● **WHAT IS BEING ASKED**: Read the data, and whenever a line holds the word "service", report that line.

** Opening DATA UNDER STUDY block **

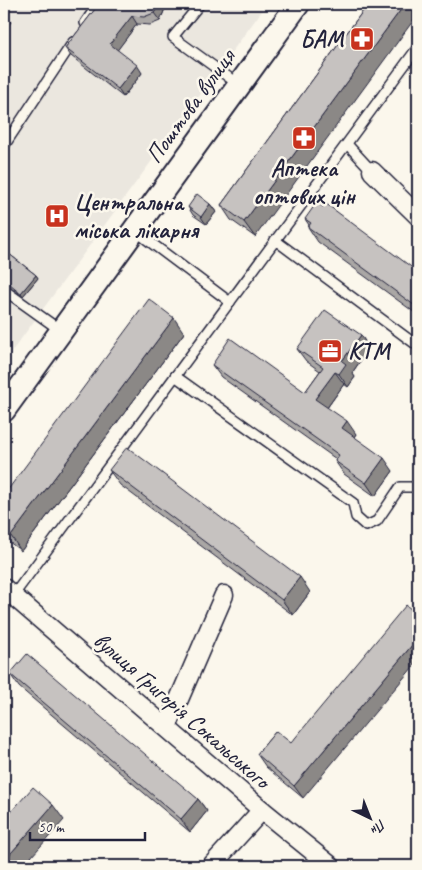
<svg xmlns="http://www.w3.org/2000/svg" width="422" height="870" font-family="Caveat,sans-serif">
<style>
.built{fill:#ebe7df}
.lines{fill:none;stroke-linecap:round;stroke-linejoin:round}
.service-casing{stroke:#22223b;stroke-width:12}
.minor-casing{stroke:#22223b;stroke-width:21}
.tertiary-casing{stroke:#22223b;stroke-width:26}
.service{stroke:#fbf7ec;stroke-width:9}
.minor{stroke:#fbf7ec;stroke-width:18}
.tertiary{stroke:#fbf7ec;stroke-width:22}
.wall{fill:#aaa7a5;stroke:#22223b}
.shaded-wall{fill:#8b8886;stroke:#22223b}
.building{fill:#c6c2c0;stroke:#22223b}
.labels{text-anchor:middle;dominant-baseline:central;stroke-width:5;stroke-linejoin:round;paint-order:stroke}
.poi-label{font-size:24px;font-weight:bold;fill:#22223b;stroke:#fbf7ec;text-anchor:start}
.street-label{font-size:24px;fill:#22223b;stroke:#fbf7ec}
</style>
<rect width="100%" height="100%" fill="#fbf7ec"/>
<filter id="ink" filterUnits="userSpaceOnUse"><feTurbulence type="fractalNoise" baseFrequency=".02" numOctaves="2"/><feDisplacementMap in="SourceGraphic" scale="10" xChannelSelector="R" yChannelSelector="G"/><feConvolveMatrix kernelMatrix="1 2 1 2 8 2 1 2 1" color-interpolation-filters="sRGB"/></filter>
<g filter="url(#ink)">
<polygon class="built" points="4,4 267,4 4,362"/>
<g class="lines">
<defs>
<g id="service">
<polyline points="200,4 173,37 238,84"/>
<polyline points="85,23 98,4"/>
<polyline points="347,144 372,171"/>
<polyline points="4,146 73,42"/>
<polyline points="134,230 230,302"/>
<polyline points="275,240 418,346"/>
<polyline points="4,290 60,330"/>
<polyline points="175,376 353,503 356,517 366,526 377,521 400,487 416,487"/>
<polyline points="13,596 418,47"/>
</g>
<g id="minor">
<polyline points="372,171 418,216"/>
<polyline points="4,588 262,810 331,866"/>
<polyline points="167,727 224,595"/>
<polyline points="211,866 262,810"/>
</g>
<polyline id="tertiary" points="4,410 298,4"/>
</defs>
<use href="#service" class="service-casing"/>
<use href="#minor" class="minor-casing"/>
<use href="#tertiary" class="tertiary-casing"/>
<use href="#service" class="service"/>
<use href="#minor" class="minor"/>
<use href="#tertiary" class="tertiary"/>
</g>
<g class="wall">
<polygon points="99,4 162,4 164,11 160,21 150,25 137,24 117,50 142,73 123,97 71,56 65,48"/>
<polygon points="368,4 255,237 231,220 221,205"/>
<polygon points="210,204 216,212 206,224 193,215 188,207"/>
<polygon points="305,219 418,272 418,315 318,242 308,227 309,225"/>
<polygon points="4,250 36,275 38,278 23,296 4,281"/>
<polygon points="184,333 21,551 4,538 4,495"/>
<polygon points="361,335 369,348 352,373 355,377 348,387 344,384 327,408 356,434 354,437 393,471 375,496 344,474 335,461 336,459 221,377 212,365 305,392 320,371 306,361 297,349"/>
<polygon points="109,470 310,592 293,615 120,485"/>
<polygon points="10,674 198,799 207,811 190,832 19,687"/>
<polygon points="276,731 303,798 266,767 257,754"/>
</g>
<g class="shaded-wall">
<polygon points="159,4 162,4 164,11 160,21 154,13"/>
<polygon points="405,4 418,4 418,14 255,237 244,222"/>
<polygon points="132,16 137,24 116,52 110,44"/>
<polygon points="9,20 11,22 4,31 4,26"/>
<polygon points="137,65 142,73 123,97 118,89"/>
<polygon points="210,204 216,212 206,224 201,217"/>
<polygon points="36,275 38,278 23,296 21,293"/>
<polygon points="174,318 184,333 21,551 11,536"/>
<polygon points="361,335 369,348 352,373 355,377 348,387 339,374 342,361"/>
<polygon points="335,372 344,384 324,412 315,399"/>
<polygon points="347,421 356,434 351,441 342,428"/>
<polygon points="384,458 393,471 375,496 366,483"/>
<polygon points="300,577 310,592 293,615 282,600"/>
<polygon points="418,638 418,661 303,798 294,786"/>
<polygon points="198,799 207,811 190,832 181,819"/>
<polygon points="53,805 64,820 23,866 4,866 4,861"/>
</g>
<g class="building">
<polygon points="99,4 159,4 154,13 144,17 132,16 110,44 137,65 118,89 65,48"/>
<polygon points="368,4 405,4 244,222 221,205"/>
<polygon points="4,16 9,20 4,26"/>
<polygon points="197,194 210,204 201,217 188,207"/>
<polygon points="317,202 323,207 325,203 418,272 418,308 308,227 311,223 305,219"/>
<polygon points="4,250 36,275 21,293 4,279"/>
<polygon points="149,299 174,318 11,536 4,531 4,495"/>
<polygon points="325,310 361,335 342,361 346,364 339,374 335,372 315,399 347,421 342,428 384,458 366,483 335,461 339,455 212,365 230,338 305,392 323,367 297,349"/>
<polygon points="127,447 300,577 282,600 109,470"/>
<polygon points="406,605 418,615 418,638 294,786 257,754 276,731 291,743"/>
<polygon points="27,654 198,799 181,819 10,674"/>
<polygon points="33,787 53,805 4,861 4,820"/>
</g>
</g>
<defs>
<symbol id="pharmacy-square" viewBox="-11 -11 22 22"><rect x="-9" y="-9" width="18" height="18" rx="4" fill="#c8321e" stroke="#fbf7ec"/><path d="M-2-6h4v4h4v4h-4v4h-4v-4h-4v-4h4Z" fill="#fff"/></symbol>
<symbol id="hospital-square" viewBox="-11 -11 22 22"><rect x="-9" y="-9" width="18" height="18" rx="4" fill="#c8321e" stroke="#fbf7ec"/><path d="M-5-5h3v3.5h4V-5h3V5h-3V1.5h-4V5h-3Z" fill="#fff"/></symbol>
<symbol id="office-square" viewBox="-11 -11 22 22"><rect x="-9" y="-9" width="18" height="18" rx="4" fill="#c8321e" stroke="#fbf7ec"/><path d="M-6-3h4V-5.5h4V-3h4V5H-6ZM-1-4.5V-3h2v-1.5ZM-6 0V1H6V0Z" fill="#fff"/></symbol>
</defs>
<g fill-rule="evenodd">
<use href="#pharmacy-square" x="348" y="25" width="28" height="28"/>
<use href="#pharmacy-square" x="290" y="124" width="28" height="28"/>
<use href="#hospital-square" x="43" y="202" width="28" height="28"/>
<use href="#office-square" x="316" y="337" width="28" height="28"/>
</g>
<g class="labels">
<g class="poi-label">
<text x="344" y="39" text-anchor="end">БАМ</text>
<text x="304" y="168" text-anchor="middle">Аптека<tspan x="304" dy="28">оптових цін</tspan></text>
<text x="74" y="202">Центральна<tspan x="74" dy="28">міська лікарня</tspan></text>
<text x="348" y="351">КТМ</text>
</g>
<g class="street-label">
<text transform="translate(190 106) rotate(-54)">Поштова вулиця</text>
<text transform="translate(182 710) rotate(41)">вулиця Григорія Сокальського</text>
</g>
</g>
<rect width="422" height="870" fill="none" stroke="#fbf7ec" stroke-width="20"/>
<rect x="10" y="10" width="402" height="850" fill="none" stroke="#22223b" stroke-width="2" filter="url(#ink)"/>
<g transform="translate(370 818) rotate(137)" stroke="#fbf7ec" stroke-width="4" paint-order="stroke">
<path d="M0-4L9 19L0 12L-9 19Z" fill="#22223b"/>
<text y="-8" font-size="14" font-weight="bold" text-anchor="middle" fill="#22223b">Пн</text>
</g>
<path d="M30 832v8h115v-8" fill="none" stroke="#22223b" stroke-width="2.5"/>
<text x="38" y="832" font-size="15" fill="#22223b" stroke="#fbf7ec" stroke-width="4" paint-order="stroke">50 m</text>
</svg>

** Closing DATA UNDER STUDY block **

● **OUTPUT FOR THIS EXERCISE**:
.service-casing{stroke:#22223b;stroke-width:12}
.service{stroke:#fbf7ec;stroke-width:9}
<g id="service">
<use href="#service" class="service-casing"/>
<use href="#service" class="service"/>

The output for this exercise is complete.